Top of Records to use
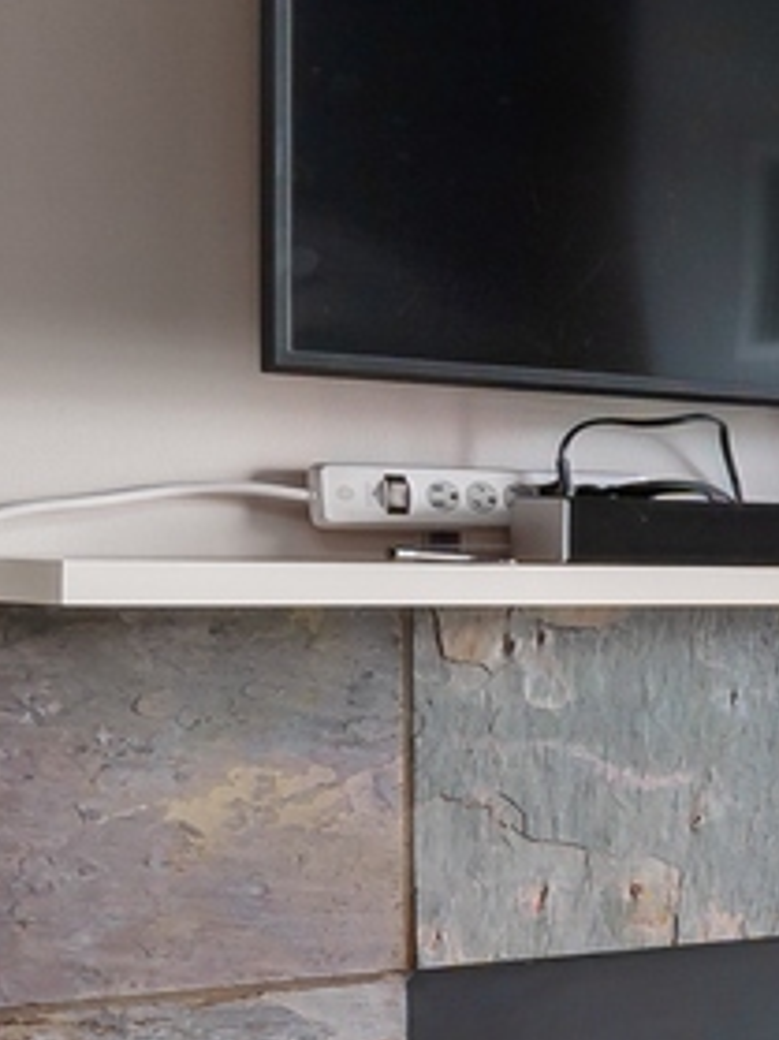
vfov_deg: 20.6
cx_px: 2633
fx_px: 2853
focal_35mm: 95
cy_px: 697
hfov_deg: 9.7
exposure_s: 1/13
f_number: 8
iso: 100
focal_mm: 17
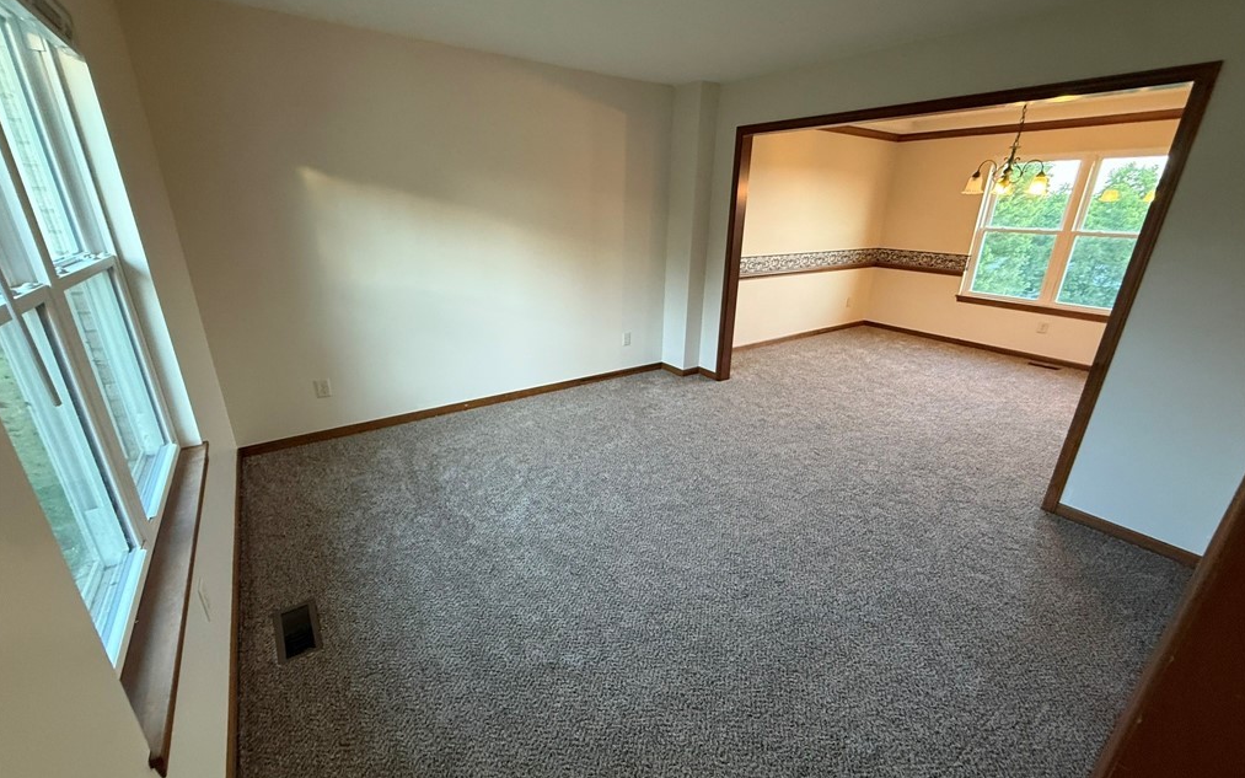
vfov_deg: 74.8
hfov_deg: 101.5
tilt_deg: -20.8
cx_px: 622
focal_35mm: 15
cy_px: 387
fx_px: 509
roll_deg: -0.8
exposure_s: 1/60
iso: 320
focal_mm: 2.22
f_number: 2.2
Bottom of Records to use
Directive =
Output each line above exactly as it stands, omitting the pictures.

Response to this exercise =
vfov_deg: 20.6
cx_px: 2633
fx_px: 2853
focal_35mm: 95
cy_px: 697
hfov_deg: 9.7
exposure_s: 1/13
f_number: 8
iso: 100
focal_mm: 17
vfov_deg: 74.8
hfov_deg: 101.5
tilt_deg: -20.8
cx_px: 622
focal_35mm: 15
cy_px: 387
fx_px: 509
roll_deg: -0.8
exposure_s: 1/60
iso: 320
focal_mm: 2.22
f_number: 2.2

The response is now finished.